◆ **What this task involves**: Please reproduce word for word the part of the data that opens with its first line and closes with the line containing "me at and everything", including both of those lines.

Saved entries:
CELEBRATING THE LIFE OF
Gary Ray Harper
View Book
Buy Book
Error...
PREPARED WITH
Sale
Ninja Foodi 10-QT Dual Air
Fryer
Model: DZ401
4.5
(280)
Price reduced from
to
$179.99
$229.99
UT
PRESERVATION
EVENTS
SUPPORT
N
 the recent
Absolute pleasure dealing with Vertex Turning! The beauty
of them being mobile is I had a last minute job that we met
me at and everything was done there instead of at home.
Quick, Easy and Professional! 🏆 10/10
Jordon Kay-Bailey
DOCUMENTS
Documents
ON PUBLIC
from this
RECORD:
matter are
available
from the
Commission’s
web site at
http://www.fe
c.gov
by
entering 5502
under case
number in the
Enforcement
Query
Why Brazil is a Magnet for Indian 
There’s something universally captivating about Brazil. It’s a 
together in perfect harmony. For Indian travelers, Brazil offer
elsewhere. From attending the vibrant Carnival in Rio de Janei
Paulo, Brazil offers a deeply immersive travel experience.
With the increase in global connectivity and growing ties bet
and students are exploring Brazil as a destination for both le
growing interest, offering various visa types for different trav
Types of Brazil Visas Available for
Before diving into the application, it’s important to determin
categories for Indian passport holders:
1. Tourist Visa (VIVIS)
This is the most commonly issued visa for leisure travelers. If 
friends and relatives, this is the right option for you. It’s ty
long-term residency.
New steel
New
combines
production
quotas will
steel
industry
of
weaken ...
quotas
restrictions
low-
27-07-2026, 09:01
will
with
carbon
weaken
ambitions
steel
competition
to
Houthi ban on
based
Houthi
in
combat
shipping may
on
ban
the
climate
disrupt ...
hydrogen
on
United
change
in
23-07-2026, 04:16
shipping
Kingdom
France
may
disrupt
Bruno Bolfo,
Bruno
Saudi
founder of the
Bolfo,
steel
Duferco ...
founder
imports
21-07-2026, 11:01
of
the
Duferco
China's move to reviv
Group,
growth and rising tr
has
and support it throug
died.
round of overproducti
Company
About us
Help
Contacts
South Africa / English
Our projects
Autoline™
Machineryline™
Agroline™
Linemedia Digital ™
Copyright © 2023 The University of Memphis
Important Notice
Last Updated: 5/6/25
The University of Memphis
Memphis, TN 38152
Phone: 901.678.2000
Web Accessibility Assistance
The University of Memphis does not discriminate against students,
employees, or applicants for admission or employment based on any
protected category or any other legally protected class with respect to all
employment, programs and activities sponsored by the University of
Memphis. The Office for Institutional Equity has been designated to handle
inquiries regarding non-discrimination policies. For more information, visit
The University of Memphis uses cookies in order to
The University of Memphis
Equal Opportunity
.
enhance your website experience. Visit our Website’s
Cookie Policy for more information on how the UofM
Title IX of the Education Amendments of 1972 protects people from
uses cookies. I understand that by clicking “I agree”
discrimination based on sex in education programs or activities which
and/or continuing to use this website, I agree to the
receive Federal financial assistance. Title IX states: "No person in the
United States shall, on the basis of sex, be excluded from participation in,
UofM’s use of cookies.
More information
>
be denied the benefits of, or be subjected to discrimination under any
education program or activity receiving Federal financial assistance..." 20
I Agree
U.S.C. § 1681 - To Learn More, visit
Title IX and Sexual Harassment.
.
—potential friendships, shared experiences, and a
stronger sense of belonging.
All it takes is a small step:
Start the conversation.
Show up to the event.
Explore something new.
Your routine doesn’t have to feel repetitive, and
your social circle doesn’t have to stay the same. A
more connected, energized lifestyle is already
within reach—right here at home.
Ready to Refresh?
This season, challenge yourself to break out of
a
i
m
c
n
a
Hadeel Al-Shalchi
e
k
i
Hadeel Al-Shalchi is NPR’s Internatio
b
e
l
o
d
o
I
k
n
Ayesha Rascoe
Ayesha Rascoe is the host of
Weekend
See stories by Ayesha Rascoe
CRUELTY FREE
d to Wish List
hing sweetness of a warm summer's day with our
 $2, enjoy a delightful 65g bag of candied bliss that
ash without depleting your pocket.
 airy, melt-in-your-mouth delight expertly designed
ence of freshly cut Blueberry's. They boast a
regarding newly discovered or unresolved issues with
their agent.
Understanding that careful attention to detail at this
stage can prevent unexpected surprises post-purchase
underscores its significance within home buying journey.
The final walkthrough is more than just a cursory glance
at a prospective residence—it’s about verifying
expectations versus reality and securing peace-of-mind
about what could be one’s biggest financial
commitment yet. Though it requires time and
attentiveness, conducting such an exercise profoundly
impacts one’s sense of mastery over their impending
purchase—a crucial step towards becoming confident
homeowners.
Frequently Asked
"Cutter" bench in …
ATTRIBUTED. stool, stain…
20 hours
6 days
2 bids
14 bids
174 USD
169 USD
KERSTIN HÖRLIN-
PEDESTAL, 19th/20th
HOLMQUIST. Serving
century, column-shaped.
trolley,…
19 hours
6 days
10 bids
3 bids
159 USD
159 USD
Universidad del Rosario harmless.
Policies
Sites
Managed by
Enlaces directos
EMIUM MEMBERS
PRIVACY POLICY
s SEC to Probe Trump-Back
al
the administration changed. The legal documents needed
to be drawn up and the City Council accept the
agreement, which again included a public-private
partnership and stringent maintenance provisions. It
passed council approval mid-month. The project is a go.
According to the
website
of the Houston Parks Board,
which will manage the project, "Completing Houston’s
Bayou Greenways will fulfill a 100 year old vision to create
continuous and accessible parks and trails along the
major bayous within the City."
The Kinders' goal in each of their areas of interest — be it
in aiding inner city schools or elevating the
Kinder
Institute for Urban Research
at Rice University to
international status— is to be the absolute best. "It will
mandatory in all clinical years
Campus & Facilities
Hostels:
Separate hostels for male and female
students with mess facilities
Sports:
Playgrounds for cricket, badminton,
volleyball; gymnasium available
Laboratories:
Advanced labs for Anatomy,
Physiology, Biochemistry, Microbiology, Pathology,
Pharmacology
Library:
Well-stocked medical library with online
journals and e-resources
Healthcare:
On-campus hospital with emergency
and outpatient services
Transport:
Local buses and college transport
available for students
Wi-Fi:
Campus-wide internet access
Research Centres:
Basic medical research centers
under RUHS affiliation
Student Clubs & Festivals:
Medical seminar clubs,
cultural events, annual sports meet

◆ **Solution to this exercise**:
CELEBRATING THE LIFE OF
Gary Ray Harper
View Book
Buy Book
Error...
PREPARED WITH
Sale
Ninja Foodi 10-QT Dual Air
Fryer
Model: DZ401
4.5
(280)
Price reduced from
to
$179.99
$229.99
UT
PRESERVATION
EVENTS
SUPPORT
N
 the recent
Absolute pleasure dealing with Vertex Turning! The beauty
of them being mobile is I had a last minute job that we met
me at and everything was done there instead of at home.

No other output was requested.